Moreover, while the present disclosure contains many other specifics, these should not be construed as limitations on the scope of any embodiment or of what may be claimed, but rather as descriptions of features that may be specific to particular embodiments of particular embodiments. Certain features that are described in this document in the context of separate embodiments can also be implemented in combination in a single embodiment. Conversely, various features that are described in the context of a single embodiment can also be implemented in multiple embodiments separately or in any suitable sub-combination. Further, although features may be described above as acting in certain combinations and even initially claimed as such, one or more features from a claimed combination can in some cases be excised from the combination, and the claimed combination may be directed to a sub-combination or variation of a sub-combination.
Similarly, while operations are depicted in the drawings in a particular order, this should not be understood as requiring that such operations be performed in the particular order shown or in sequential order, or that all illustrated operations be performed, to achieve desirable results. Moreover, the separation of various system components in the embodiments described in the present disclosure should not be understood as requiring such separation in all embodiments.

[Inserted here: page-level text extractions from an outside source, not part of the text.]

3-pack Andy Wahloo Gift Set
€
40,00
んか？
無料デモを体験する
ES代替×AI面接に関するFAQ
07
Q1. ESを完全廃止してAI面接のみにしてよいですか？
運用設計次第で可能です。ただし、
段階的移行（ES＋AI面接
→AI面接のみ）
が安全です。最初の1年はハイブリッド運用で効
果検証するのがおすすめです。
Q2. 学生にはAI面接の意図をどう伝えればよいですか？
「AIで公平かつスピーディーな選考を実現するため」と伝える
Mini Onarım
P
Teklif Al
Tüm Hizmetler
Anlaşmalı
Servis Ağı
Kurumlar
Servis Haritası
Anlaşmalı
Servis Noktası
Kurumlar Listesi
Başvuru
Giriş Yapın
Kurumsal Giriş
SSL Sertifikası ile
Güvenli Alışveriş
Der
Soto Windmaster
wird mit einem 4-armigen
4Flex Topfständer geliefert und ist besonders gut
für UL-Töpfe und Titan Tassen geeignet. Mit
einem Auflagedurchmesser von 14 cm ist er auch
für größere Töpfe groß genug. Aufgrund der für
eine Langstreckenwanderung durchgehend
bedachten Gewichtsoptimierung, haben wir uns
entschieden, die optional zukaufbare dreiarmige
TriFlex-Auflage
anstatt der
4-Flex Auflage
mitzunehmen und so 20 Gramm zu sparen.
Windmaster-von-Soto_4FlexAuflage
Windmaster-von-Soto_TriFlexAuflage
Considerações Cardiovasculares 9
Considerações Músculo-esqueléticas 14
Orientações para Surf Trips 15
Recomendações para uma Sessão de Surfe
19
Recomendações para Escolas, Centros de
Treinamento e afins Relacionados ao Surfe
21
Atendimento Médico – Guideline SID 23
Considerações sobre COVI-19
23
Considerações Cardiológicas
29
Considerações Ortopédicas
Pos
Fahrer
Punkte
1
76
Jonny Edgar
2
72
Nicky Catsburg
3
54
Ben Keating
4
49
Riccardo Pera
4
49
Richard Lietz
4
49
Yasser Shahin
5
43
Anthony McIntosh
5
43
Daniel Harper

The foregoing description has been directed to specific embodiments. It will be apparent, however, that other variations and modifications may be made to the described embodiments, with the attainment of some or all of their advantages. For instance, it is expressly contemplated that the components and/or elements described herein can be implemented as software being stored on a tangible (non-transitory) computer-readable medium (e.g., disks/CDs/RAM/EEPROM/etc.) having program instructions executing on is a computer, hardware, firmware, or a combination thereof. Accordingly, this description is to be taken only by way of example and not to otherwise limit the scope of the embodiments herein. Therefore, it is the object of the appended claims to cover all such variations and modifications as come within the true intent and scope of the embodiments herein.